Sementara itu, salah satu pelapor Aisha Weddings ke polisi yakni Samindo ingin polisi tetap mengusutnya karena anjurannya soal menikah usia muda dianggap tidak sesuai norma dan aturan.
"Terkait itu pengalihan isu yang di situ disebutkan bahwa ini bukan WO [wedding organizer] murni, tapi ada unsur telik yang lain. Nah itu yang akan kami buktikan lebih jauh," kata Disna Riantina dari Samindo sebagai pelapor saat menyerahkan bukti tambahan ke Polda Metro Jaya, Jakarta, Rabu (17/2).
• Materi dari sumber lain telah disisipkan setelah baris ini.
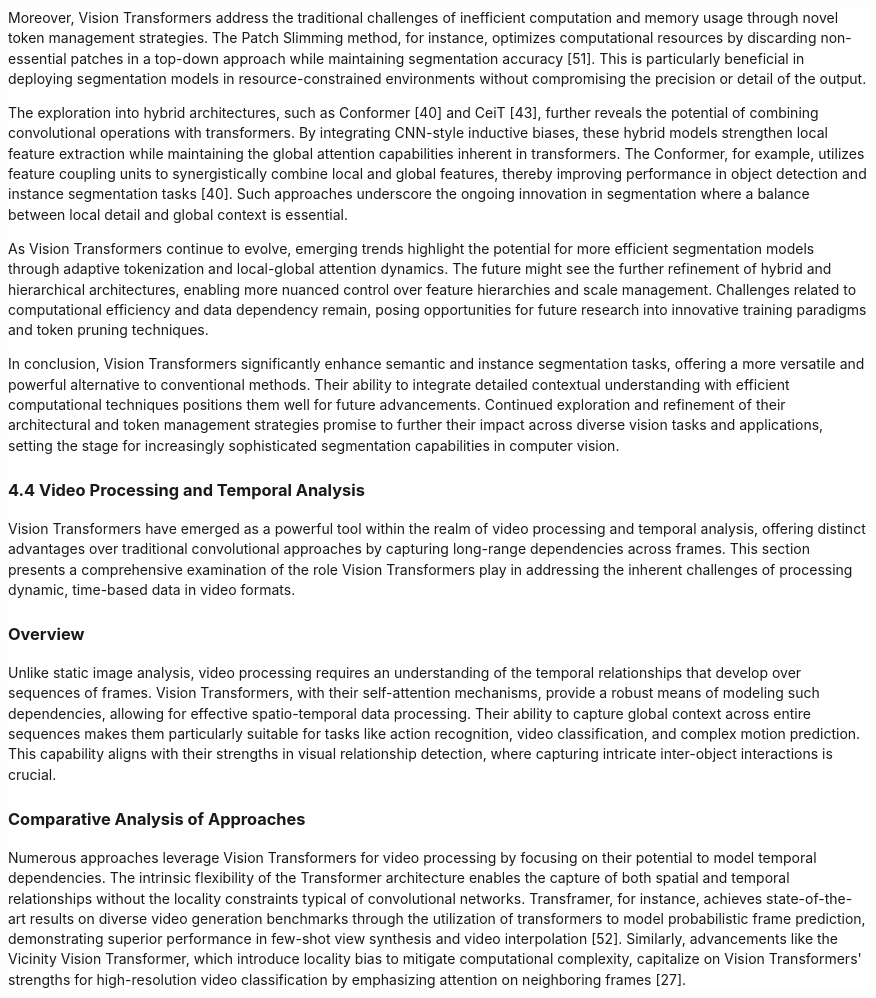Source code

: Moreover, Vision Transformers address the traditional challenges of inefficient computation and memory usage through novel token management strategies. The Patch Slimming method, for instance, optimizes computational resources by discarding non-essential patches in a top-down approach while maintaining segmentation accuracy [51]. This is particularly beneficial in deploying segmentation models in resource-constrained environments without compromising the precision or detail of the output.

The exploration into hybrid architectures, such as Conformer [40] and CeiT [43], further reveals the potential of combining convolutional operations with transformers. By integrating CNN-style inductive biases, these hybrid models strengthen local feature extraction while maintaining the global attention capabilities inherent in transformers. The Conformer, for example, utilizes feature coupling units to synergistically combine local and global features, thereby improving performance in object detection and instance segmentation tasks [40]. Such approaches underscore the ongoing innovation in segmentation where a balance between local detail and global context is essential.

As Vision Transformers continue to evolve, emerging trends highlight the potential for more efficient segmentation models through adaptive tokenization and local-global attention dynamics. The future might see the further refinement of hybrid and hierarchical architectures, enabling more nuanced control over feature hierarchies and scale management. Challenges related to computational efficiency and data dependency remain, posing opportunities for future research into innovative training paradigms and token pruning techniques.

In conclusion, Vision Transformers significantly enhance semantic and instance segmentation tasks, offering a more versatile and powerful alternative to conventional methods. Their ability to integrate detailed contextual understanding with efficient computational techniques positions them well for future advancements. Continued exploration and refinement of their architectural and token management strategies promise to further their impact across diverse vision tasks and applications, setting the stage for increasingly sophisticated segmentation capabilities in computer vision.

### 4.4 Video Processing and Temporal Analysis

Vision Transformers have emerged as a powerful tool within the realm of video processing and temporal analysis, offering distinct advantages over traditional convolutional approaches by capturing long-range dependencies across frames. This section presents a comprehensive examination of the role Vision Transformers play in addressing the inherent challenges of processing dynamic, time-based data in video formats.

### Overview

Unlike static image analysis, video processing requires an understanding of the temporal relationships that develop over sequences of frames. Vision Transformers, with their self-attention mechanisms, provide a robust means of modeling such dependencies, allowing for effective spatio-temporal data processing. Their ability to capture global context across entire sequences makes them particularly suitable for tasks like action recognition, video classification, and complex motion prediction. This capability aligns with their strengths in visual relationship detection, where capturing intricate inter-object interactions is crucial.

### Comparative Analysis of Approaches

Numerous approaches leverage Vision Transformers for video processing by focusing on their potential to model temporal dependencies. The intrinsic flexibility of the Transformer architecture enables the capture of both spatial and temporal relationships without the locality constraints typical of convolutional networks. Transframer, for instance, achieves state-of-the-art results on diverse video generation benchmarks through the utilization of transformers to model probabilistic frame prediction, demonstrating superior performance in few-shot view synthesis and video interpolation [52]. Similarly, advancements like the Vicinity Vision Transformer, which introduce locality bias to mitigate computational complexity, capitalize on Vision Transformers' strengths for high-resolution video classification by emphasizing attention on neighboring frames [27].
Pengamat Media Sosial Enda Nasution mengatakan, kemunculan satu hal yang viral di sosial media atau dunia virtual, memang bisa memecah pandangan publik terhadap satu isu.
Menurutnya, warganet umumnya sudah punya pandangan dan kepercayaan masing-masing. Kemunculan isu di media sosial akan berdampak pada memperkuat atau merenggangkan kepercayaan tersebut.
"Banyak hal sekarang memecah pandangan publik, hampir selalu ada pro kontra, tapi secara umum netizen sudah punya pandangan dan kepercayaan sendiri-sendiri, isu di media sosial hanya memperkuat kepercayaannya itu," ujar Enda kepada CNNIndonesia.com, Kamis (18/2/2021).
Namun Enda tak bisa merinci sasaran isu yang hendak ditarget dalam kasus Aisha Weddings.
Sementara saat viral Aisha Weddings di dunia maya, publik sedang ramai membicarakan sejumlah isu besar, seperti korupsi bansos yang menyeret elit partai politik penguasa, penanganan Covid-19, serta berbagai bencana di Indonesia yang diduga akibat masifnya pembangunan tak berkelanjutan.